Purging books

Today, I’m acknowledging three things. #1, I am not going to live forever. (What?!?) #2, I am never going to live in an English country manor with an enormous library with shelves to the ceiling. #3, my daughter and granddaughters are not going to see it as a positive thing if they inherit thousands of books. Okay, four things: #4, my paperback Soylent Greencopy of Harry Harrison’s Make Room, Make Room with the movie tie-in picture from Soylent Green, cover price 95 cents, whose glue has disintegrated so the cover is just a holder for the loose pages, isn’t worth any money now and never will be.

So I’m purging my shelves

The Marie Kondo approach didn’t work for me. You know – take all your books out of the shelves and touch each one, and only give shelf space to the ones that spark joy. I’m not the exact same person every day, and I don’t trust myself to guess what will spark joy for Future Me.
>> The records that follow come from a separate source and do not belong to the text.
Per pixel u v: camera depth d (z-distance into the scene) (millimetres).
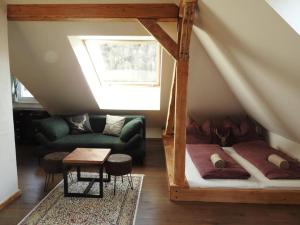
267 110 3451
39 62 3951
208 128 4625
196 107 4766
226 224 2494
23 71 4152
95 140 4316
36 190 3191
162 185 3365
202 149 3967
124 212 2684
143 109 5055
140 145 4191
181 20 2820
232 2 1813
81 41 3873
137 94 5164
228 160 3406
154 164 4199
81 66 4039
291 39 1638
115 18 2994
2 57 2703
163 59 3727
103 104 5148
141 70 4941
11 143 2877
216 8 2158
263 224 2506
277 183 2941
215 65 3746
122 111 5195
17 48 3693
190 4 2490
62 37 3502
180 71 2816
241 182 2980
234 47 2549
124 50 4746
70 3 2992
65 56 3828
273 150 3900
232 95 4367
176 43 2914
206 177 3057
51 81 4395
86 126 4770
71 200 2932
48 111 5348
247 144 4246
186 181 3012
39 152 4246
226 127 4605
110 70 4934
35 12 3012
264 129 4723
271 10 1531
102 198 2984
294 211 2738
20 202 2879
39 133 4312
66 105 5137
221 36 2604
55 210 2711
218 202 2902
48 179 3492
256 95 3295
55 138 4266
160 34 2920
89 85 4480
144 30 3375
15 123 5191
Deciding if you can safely purge

The best advice I found online is The Booklover’s Guide to Purging Books, which recommends using Google to help figure out what to get rid of:

  • Can you get it digitally for free?
  • Is it obsolete? This applies mostly to nonfiction.
  • Is it worth something?
  • Is it still in print? I would add, is it available as a paid ebook?

Once you’ve done your research, you can decide:

  • Would you absolutely love reading it again?
  • Is it a book you cherish and want to keep? (Ah, there’s that spark of joy!)

And I would add to that:

  • Is it cited often? I like being able to pull my Modern Library edition of Poe Poeoff the shelf to read The Raven when I come across a reference to it. Same with Asimov’s Three Laws of Robotics and Shakespeare’s plays. I know I can easily find these things online but what if the internet’s down?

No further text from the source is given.